-- EXCERPTED RECORDS follows --

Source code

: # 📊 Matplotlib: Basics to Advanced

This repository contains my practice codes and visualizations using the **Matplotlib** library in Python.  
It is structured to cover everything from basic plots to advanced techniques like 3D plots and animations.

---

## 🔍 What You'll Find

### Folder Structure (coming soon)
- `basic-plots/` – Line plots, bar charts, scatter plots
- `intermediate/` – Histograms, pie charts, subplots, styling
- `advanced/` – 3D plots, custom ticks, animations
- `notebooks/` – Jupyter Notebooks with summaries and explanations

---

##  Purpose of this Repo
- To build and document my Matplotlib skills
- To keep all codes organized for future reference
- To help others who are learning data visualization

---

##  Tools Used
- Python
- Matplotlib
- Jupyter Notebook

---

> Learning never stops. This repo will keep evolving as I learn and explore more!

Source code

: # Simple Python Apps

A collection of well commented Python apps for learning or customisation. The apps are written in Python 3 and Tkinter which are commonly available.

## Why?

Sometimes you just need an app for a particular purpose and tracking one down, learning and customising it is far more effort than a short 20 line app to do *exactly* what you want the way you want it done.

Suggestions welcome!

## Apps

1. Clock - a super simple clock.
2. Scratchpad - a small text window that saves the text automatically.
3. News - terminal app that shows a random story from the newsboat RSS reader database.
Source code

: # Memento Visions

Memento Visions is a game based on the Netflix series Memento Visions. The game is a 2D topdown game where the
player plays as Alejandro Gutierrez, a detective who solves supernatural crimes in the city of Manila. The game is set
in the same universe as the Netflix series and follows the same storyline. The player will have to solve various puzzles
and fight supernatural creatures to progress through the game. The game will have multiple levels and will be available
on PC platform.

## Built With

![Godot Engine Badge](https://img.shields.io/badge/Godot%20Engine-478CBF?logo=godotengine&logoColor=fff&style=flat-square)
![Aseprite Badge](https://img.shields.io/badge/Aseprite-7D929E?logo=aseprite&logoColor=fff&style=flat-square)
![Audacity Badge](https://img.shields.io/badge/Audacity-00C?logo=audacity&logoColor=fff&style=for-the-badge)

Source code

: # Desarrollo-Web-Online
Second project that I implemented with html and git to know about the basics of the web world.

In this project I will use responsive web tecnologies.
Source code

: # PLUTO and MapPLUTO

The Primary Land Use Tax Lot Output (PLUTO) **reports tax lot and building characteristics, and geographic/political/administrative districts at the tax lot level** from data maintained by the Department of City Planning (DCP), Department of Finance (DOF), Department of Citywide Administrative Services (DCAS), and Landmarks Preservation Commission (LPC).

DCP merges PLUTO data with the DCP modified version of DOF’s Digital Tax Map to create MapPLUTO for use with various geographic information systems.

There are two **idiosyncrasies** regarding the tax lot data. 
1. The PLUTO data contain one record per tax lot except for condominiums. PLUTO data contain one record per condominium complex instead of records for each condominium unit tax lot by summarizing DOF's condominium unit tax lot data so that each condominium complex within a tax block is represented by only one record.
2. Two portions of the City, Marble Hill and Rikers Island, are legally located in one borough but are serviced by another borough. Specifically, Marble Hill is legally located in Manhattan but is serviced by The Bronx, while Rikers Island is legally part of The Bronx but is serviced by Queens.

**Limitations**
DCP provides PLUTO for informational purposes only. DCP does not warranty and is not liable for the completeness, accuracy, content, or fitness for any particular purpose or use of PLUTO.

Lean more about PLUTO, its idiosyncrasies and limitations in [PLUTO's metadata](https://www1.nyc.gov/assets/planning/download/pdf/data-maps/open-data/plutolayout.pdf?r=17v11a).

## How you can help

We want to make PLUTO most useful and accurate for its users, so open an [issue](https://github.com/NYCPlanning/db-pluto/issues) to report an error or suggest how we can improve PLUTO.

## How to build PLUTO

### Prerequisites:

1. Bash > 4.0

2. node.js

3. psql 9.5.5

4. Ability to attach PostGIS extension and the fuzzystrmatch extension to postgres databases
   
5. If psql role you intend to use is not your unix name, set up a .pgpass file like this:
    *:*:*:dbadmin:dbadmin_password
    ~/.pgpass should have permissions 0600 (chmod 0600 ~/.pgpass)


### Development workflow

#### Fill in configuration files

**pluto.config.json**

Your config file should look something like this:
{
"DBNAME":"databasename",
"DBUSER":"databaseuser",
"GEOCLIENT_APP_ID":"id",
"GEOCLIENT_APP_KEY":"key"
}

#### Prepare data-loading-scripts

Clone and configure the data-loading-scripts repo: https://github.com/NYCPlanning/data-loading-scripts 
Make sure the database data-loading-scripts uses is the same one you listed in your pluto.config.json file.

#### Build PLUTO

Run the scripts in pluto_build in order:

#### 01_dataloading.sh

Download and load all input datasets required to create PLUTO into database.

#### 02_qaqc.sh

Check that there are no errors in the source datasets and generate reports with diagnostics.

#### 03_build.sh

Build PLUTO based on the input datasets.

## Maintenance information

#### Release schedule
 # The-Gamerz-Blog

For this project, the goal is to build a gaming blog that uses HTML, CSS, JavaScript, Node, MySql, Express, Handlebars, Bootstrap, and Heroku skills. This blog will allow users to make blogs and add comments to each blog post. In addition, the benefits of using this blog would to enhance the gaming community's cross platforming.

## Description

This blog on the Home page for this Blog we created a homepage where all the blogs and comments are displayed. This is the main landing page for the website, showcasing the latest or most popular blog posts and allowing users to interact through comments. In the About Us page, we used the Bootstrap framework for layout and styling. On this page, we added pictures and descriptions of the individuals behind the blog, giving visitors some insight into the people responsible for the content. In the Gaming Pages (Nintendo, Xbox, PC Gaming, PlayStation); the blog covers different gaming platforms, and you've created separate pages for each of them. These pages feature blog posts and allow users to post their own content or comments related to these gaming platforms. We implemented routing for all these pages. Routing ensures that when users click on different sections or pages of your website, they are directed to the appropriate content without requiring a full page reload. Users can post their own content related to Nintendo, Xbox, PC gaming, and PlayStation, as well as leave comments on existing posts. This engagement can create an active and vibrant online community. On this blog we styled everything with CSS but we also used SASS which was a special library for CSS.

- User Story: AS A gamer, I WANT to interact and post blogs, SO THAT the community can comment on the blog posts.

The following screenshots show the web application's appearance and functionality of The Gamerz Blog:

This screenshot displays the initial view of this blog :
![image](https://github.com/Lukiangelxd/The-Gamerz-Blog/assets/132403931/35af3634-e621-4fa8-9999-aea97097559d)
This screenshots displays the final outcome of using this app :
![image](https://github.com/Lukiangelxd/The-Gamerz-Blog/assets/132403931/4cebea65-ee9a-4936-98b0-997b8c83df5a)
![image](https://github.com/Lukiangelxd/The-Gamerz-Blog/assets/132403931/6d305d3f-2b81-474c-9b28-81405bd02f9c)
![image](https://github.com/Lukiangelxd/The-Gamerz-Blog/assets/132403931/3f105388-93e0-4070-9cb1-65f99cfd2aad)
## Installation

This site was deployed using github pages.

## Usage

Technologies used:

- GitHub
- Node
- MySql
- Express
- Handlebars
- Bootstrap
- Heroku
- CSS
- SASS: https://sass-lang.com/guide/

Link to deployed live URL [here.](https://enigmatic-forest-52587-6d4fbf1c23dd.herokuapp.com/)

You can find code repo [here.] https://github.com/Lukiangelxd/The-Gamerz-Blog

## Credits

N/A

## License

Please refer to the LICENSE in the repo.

-- EXCERPTED RECORDS concluded --
-- EXCERPTED RECORDS follows --

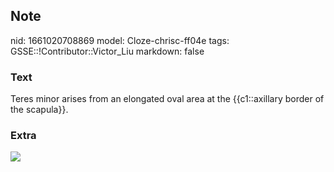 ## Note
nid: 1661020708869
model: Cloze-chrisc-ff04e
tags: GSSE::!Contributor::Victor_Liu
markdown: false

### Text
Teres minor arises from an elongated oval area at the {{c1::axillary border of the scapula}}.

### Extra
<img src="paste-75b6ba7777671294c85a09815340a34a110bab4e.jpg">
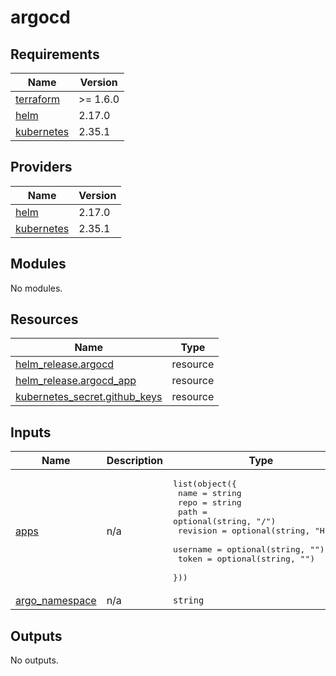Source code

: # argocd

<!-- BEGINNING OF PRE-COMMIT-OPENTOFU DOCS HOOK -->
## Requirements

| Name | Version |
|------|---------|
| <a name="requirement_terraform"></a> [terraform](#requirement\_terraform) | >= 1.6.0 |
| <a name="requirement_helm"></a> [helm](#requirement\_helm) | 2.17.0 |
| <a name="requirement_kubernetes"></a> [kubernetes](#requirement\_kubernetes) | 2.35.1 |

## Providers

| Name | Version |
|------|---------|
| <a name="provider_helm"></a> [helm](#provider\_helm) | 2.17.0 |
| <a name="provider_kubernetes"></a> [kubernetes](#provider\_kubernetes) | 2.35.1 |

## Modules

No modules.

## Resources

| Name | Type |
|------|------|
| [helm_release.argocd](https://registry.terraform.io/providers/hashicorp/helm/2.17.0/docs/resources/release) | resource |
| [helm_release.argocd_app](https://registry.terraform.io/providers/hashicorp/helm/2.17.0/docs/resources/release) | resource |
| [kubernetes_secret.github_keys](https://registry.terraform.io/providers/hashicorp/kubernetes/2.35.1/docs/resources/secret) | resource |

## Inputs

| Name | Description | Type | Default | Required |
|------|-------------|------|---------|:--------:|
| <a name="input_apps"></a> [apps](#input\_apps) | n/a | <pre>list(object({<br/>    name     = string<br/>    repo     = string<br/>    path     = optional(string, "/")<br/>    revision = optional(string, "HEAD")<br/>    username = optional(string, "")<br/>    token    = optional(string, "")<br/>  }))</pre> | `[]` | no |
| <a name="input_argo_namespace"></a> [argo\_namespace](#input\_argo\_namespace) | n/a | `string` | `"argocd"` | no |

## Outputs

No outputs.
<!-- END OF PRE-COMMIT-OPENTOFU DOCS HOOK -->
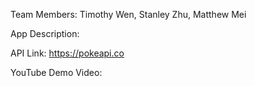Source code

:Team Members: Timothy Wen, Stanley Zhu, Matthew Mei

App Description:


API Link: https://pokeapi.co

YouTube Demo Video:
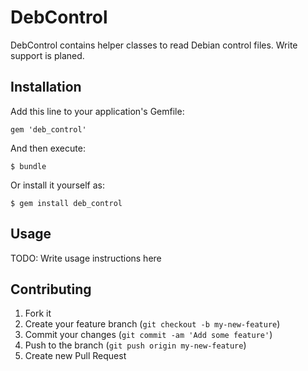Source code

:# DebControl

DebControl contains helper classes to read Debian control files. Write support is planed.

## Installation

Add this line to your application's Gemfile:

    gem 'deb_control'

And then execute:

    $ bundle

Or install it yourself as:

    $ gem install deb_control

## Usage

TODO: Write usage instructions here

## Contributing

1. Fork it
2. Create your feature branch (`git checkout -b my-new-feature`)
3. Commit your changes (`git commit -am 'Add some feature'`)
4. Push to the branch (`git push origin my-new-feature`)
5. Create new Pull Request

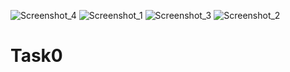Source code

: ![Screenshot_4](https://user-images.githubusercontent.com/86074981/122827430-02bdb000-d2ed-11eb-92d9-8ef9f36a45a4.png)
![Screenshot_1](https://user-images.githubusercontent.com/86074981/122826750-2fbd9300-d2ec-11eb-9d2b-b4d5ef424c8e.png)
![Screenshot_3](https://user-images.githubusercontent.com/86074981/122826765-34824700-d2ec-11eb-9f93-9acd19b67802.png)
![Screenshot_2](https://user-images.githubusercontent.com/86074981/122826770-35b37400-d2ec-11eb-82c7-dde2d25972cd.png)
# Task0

-- EXCERPTED RECORDS concluded --

PROBLEM
In the data above, start at the line that has "- User Story: AS", stop after the line that has "This screenshot displays", and print every line in between exactly as it stands.

TASK OUTPUT
- User Story: AS A gamer, I WANT to interact and post blogs, SO THAT the community can comment on the blog posts.

The following screenshots show the web application's appearance and functionality of The Gamerz Blog:

This screenshot displays the initial view of this blog :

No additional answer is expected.